Prompt: Your answer should be the full set of records, printed exactly as they stand.

Dataset records:

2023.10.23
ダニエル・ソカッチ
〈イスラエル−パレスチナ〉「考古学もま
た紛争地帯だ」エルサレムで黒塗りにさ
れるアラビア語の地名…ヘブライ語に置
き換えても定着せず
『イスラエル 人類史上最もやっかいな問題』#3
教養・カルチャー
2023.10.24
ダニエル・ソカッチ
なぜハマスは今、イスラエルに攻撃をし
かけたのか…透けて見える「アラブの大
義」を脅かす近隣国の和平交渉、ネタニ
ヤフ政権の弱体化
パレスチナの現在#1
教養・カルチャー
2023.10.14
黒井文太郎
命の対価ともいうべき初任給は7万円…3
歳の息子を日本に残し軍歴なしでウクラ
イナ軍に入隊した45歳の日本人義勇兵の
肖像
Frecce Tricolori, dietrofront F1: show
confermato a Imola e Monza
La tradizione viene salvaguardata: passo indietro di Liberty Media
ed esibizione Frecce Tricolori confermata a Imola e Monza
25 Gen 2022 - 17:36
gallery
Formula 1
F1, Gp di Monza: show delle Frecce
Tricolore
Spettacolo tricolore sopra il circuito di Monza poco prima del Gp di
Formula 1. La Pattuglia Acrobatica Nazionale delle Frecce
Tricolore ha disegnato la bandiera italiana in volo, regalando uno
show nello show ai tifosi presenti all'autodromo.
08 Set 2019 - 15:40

Task answer:
2023.10.23
ダニエル・ソカッチ
〈イスラエル−パレスチナ〉「考古学もま
た紛争地帯だ」エルサレムで黒塗りにさ
れるアラビア語の地名…ヘブライ語に置
き換えても定着せず
『イスラエル 人類史上最もやっかいな問題』#3
教養・カルチャー
2023.10.24
ダニエル・ソカッチ
なぜハマスは今、イスラエルに攻撃をし
かけたのか…透けて見える「アラブの大
義」を脅かす近隣国の和平交渉、ネタニ
ヤフ政権の弱体化
パレスチナの現在#1
教養・カルチャー
2023.10.14
黒井文太郎
命の対価ともいうべき初任給は7万円…3
歳の息子を日本に残し軍歴なしでウクラ
イナ軍に入隊した45歳の日本人義勇兵の
肖像
Frecce Tricolori, dietrofront F1: show
confermato a Imola e Monza
La tradizione viene salvaguardata: passo indietro di Liberty Media
ed esibizione Frecce Tricolori confermata a Imola e Monza
25 Gen 2022 - 17:36
gallery
Formula 1
F1, Gp di Monza: show delle Frecce
Tricolore
Spettacolo tricolore sopra il circuito di Monza poco prima del Gp di
Formula 1. La Pattuglia Acrobatica Nazionale delle Frecce
Tricolore ha disegnato la bandiera italiana in volo, regalando uno
show nello show ai tifosi presenti all'autodromo.
08 Set 2019 - 15:40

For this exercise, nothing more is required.